Il y a dans la récolte et la fabrication du sirop d’érable une dimension familiale importante, notamment dans la transmission d’une pratique perpétuée de père en fils. Or, à cet égard, la famille la plus inspirante du film est celle des Tessier-Nault, une famille pur béton montréalaise. Simon, le père, travaille dans le domaine de la santé, sa femme Maëcha est sage-femme. Tous les printemps, Simon, Maëcha et leurs trois enfants partent faire les sucres avec leurs amis dans leur petite érablière à Mansonville. Le rituel dure un mois, pendant lequel les enfants ne vont pas à l’école et, comme le dit si bien la volubile Adèle : « Nos professeurs comprendraient sans doute mieux si on partait un mois en Afrique qu’un mois pour faire les sucres ».

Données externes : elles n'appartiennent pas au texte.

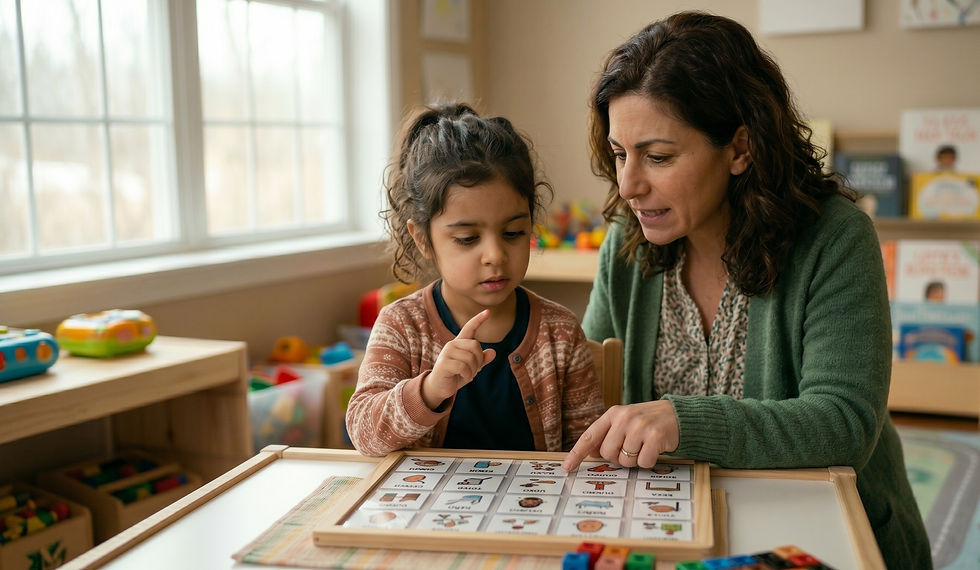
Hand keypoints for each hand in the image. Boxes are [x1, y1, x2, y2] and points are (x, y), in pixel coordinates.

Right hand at [422, 309, 495, 409]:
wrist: (439, 387)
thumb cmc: (456, 375)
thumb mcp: (472, 368)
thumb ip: (482, 360)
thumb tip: (493, 352)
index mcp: (459, 343)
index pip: (469, 328)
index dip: (478, 320)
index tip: (488, 311)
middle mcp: (452, 344)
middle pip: (476, 345)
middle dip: (479, 360)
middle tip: (473, 370)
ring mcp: (447, 352)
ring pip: (471, 357)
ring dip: (473, 370)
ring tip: (467, 375)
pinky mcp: (444, 362)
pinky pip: (464, 367)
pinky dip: (468, 375)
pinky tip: (463, 377)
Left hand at [562, 400, 679, 470]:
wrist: (677, 414)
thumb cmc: (647, 421)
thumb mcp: (625, 422)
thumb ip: (608, 434)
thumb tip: (592, 452)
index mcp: (614, 414)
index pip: (590, 436)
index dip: (576, 453)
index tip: (567, 468)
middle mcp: (624, 418)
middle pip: (608, 454)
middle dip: (618, 457)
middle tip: (632, 448)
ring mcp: (640, 427)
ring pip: (625, 461)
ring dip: (635, 460)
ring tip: (644, 446)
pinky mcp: (656, 436)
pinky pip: (643, 463)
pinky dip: (649, 462)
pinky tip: (655, 449)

Autant dire que leurs profs se trompent. Car voir ces enfants de la ville suivre leurs parents pour faire des entailles aux érables puis récupérer et charrier les sceaux remplis d’eau d’érable pendant de longues heures dans la neige et le froid, tout cela au nom d’une tradition vieille de 400 ans, fait chaud au cœur et inspire. Cela donne aussi à réfléchir à la fois sur la pérennité des traditions, mais aussi sur la pérennité de la nation québécoise, cette race de gens qui ne savent pas mourir. Qu’en sera-t-il dans 200 ans ? Est-ce qu’il y aura encore des érables à entailler et des sucriers pour en prélever l’eau ? Est-ce que le Québec existera encore ? Autant de questions que pose Le goût d’un pays en laissant à tout un chacun la liberté d’y répondre à sa façon.